WHAT THIS TASK INVOLVES: Quote from the first line below through the line that contains "not the best", both included, and leave the pictures out.

(THE DATA)

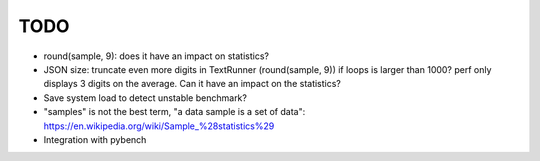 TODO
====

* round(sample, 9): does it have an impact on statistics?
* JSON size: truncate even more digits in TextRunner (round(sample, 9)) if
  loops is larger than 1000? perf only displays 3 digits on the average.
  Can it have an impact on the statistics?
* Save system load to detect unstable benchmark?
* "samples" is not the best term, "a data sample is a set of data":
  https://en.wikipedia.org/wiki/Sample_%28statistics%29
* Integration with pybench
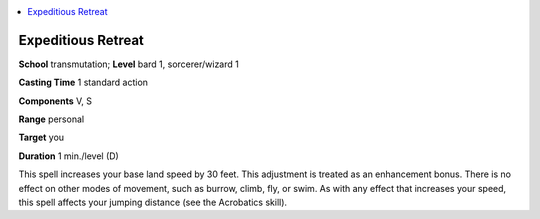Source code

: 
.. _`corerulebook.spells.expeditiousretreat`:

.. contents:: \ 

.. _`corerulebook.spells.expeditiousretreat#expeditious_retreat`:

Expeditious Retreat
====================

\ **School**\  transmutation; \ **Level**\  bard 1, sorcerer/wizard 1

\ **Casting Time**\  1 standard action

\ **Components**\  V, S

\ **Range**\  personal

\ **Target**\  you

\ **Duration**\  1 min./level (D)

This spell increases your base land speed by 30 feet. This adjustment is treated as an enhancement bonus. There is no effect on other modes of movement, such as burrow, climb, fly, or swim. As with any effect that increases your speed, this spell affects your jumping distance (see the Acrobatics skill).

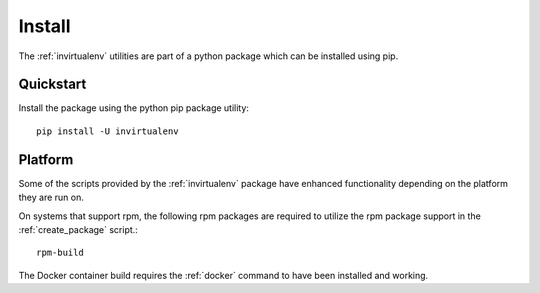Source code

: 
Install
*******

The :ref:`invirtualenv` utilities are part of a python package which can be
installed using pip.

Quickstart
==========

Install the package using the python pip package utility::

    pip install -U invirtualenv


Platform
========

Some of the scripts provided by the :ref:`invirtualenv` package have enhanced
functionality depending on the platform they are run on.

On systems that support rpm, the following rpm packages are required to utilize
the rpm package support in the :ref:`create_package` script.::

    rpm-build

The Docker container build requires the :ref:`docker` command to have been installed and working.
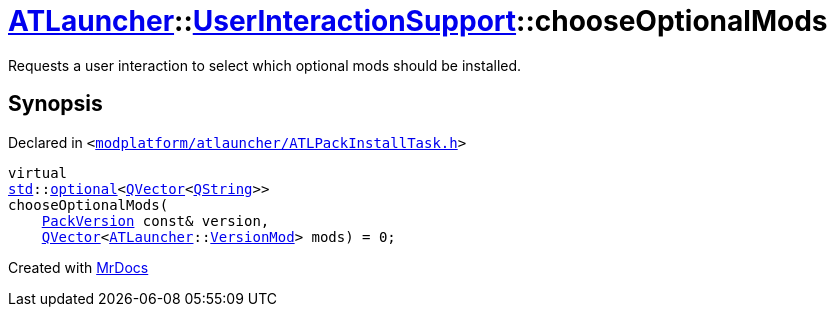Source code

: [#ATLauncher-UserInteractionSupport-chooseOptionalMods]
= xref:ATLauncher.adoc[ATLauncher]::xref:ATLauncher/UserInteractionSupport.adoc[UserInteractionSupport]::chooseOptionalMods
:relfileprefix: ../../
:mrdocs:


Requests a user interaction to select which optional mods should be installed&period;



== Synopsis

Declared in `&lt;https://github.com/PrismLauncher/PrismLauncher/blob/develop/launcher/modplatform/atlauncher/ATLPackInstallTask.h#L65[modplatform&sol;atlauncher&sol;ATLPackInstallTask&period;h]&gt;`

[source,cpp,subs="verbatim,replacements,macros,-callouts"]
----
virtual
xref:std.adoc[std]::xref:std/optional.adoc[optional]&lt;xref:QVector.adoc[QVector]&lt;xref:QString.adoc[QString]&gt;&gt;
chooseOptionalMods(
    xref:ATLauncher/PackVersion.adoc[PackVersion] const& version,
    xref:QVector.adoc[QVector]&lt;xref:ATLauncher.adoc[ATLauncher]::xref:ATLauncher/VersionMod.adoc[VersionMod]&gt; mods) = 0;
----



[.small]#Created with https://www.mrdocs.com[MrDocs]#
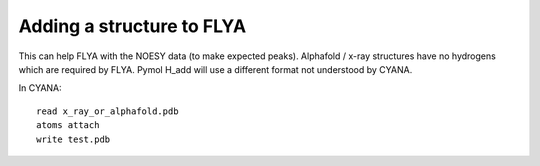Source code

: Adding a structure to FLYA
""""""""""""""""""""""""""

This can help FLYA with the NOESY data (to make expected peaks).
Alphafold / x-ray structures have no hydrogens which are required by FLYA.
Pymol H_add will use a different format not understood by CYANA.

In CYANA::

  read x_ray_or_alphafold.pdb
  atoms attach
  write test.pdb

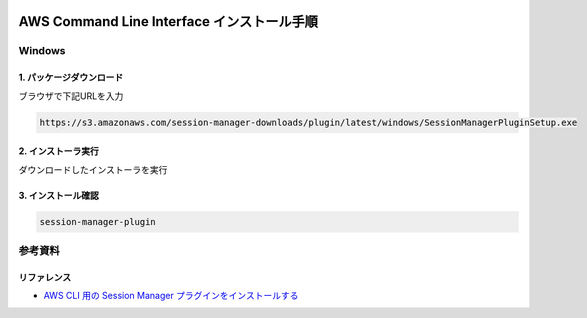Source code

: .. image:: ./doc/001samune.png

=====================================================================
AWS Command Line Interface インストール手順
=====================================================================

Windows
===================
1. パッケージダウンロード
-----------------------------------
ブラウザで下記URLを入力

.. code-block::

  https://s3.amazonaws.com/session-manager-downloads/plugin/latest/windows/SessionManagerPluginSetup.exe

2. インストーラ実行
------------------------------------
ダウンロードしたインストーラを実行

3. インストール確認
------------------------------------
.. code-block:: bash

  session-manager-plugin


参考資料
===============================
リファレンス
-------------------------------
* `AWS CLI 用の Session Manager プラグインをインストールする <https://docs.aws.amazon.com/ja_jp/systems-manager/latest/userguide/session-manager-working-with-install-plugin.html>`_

(End THE DATA)

WRITTEN SOLUTION:
 TODO
====

* round(sample, 9): does it have an impact on statistics?
* JSON size: truncate even more digits in TextRunner (round(sample, 9)) if
  loops is larger than 1000? perf only displays 3 digits on the average.
  Can it have an impact on the statistics?
* Save system load to detect unstable benchmark?
* "samples" is not the best term, "a data sample is a set of data":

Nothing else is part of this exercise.